* _Provided records_
+ + + + + + +

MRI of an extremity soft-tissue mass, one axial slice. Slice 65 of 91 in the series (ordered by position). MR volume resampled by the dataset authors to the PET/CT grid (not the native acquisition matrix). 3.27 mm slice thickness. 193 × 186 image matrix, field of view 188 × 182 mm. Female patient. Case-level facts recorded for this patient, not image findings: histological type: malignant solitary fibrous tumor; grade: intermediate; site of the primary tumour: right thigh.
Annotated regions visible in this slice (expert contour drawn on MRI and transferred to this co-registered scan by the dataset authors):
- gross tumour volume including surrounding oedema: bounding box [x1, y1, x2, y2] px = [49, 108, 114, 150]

+ + + + + + +

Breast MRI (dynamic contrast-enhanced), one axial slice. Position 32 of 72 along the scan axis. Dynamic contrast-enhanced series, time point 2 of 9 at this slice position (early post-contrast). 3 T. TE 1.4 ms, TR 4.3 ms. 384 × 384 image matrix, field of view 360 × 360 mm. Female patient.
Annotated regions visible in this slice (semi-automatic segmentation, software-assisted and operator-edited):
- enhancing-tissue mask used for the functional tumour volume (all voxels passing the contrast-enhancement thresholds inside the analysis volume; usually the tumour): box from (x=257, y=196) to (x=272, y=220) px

+ + + + + + +

Retype exactly, and only, the lines above from the one where "Breast MRI (dynamic" occurs up to and including the one where "- enhancing-tissue mask" occurs.

Breast MRI (dynamic contrast-enhanced), one axial slice. Position 32 of 72 along the scan axis. Dynamic contrast-enhanced series, time point 2 of 9 at this slice position (early post-contrast). 3 T. TE 1.4 ms, TR 4.3 ms. 384 × 384 image matrix, field of view 360 × 360 mm. Female patient.
Annotated regions visible in this slice (semi-automatic segmentation, software-assisted and operator-edited):
- enhancing-tissue mask used for the functional tumour volume (all voxels passing the contrast-enhancement thresholds inside the analysis volume; usually the tumour): box from (x=257, y=196) to (x=272, y=220) px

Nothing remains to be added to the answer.